Directed by animator Norm Fergusen, "Pink Elephants On Parade" is one of the most famous sequences from the animated feature Dumbo (1941). Halfway through the movie, Dumbo the baby elephant and Timothy Mouse drink from a bucket of water that, unbeknownst to them, has been spiked with alcohol. In their drunken state, they're confronted with nightmarish illusions of pink elephants, which dance, contort, and convert into a myriad of forms to the sinister song "Pink Elephants On Parade," by Disney veteran songwriters Oliver Wallace and Ned Washington.
"Pink Elephants On Parade" is unusual for an early Disney feature segment in that it blatantly breaks the "fourth wall," or the boundary between fiction and the audience -- first via the elephants marching around the perimeter of the movie screen; and then via the song itself through the lyrics about "Technicolor pachyderms" (Technicolor being the color film process used by Disney). Disney cartoon shorts regularly broke the fourth wall, but the early features were generally off limits for this treatment (though the wisecracking Jiminy Cricket does flirt with speaking directly to the film audience through his narration and commentary in Pinocchio, 1940).
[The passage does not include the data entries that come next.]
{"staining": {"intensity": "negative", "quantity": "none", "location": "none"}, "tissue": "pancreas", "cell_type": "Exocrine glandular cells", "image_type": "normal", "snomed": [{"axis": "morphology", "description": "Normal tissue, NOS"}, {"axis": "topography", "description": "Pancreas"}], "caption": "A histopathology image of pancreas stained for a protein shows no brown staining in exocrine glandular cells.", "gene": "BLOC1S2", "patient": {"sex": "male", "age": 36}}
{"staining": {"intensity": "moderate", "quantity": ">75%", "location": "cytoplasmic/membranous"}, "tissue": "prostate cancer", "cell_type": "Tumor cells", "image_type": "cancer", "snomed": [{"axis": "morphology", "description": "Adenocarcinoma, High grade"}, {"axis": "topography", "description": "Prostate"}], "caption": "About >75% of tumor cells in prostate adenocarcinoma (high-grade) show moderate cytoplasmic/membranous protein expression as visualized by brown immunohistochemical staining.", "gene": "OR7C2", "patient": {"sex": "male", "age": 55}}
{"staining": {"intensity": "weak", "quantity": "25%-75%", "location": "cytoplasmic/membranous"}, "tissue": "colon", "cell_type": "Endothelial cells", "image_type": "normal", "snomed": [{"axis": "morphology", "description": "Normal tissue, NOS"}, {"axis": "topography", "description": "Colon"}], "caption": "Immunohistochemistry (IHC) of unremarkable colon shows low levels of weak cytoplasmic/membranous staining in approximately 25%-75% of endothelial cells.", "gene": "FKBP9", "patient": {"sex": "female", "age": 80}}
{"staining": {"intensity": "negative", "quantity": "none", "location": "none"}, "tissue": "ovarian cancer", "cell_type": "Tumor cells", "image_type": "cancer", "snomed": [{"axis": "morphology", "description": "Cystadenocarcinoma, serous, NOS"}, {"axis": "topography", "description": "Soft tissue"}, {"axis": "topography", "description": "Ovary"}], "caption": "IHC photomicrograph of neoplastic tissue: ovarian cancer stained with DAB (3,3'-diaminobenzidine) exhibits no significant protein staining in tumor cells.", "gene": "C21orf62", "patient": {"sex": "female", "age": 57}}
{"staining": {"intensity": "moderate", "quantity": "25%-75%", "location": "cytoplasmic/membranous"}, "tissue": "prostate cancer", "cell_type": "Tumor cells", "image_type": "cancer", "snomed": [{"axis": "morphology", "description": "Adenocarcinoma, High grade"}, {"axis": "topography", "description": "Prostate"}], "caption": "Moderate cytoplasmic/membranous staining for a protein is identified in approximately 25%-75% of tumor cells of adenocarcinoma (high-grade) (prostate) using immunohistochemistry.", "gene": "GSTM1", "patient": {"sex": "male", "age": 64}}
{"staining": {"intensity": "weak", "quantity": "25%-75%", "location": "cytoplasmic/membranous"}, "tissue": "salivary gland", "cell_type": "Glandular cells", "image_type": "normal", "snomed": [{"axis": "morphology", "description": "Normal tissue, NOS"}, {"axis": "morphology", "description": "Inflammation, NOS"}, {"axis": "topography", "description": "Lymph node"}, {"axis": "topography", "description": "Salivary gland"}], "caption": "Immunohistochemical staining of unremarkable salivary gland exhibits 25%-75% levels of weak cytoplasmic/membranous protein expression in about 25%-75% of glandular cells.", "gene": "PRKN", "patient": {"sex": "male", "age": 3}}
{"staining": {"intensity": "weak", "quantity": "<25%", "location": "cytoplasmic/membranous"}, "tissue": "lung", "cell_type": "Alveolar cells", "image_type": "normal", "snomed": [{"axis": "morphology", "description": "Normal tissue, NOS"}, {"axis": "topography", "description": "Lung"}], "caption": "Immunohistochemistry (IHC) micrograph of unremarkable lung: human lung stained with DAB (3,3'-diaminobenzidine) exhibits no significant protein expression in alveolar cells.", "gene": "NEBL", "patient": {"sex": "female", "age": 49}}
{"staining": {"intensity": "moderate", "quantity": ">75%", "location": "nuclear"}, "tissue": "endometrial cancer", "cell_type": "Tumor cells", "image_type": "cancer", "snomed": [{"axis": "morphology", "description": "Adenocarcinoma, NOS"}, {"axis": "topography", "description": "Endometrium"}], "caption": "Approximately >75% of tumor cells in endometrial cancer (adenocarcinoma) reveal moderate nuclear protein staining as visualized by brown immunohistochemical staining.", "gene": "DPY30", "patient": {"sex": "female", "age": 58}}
Disney studio artists have tried many times since to recapture the wild invention of "Pink Elephants on Parade." Notable attempts include "Heffalumps and Woozles" from Winnie the Pooh and the Blustery Day, 1968, and the Genie in Aladdin, 1992.
A bit of trivia: The term "pink elephants" as a reference to drunkenness is generally attributed to (or blamed on) author Jack London. He's credited with the first usage of the term, in his novel John Barleycorn (1913): "There are, broadly speaking, two types of drinkers. There is the man whom we all know, stupid, unimaginative, whose brain is bitten numbly by numb maggots; who walks generously with wide-spread, tentative legs, falls frequently in the gutter, and who sees, in the extremity of his ecstasy, blue mice and pink elephants. He is the type that gives rise to the jokes in the funny papers."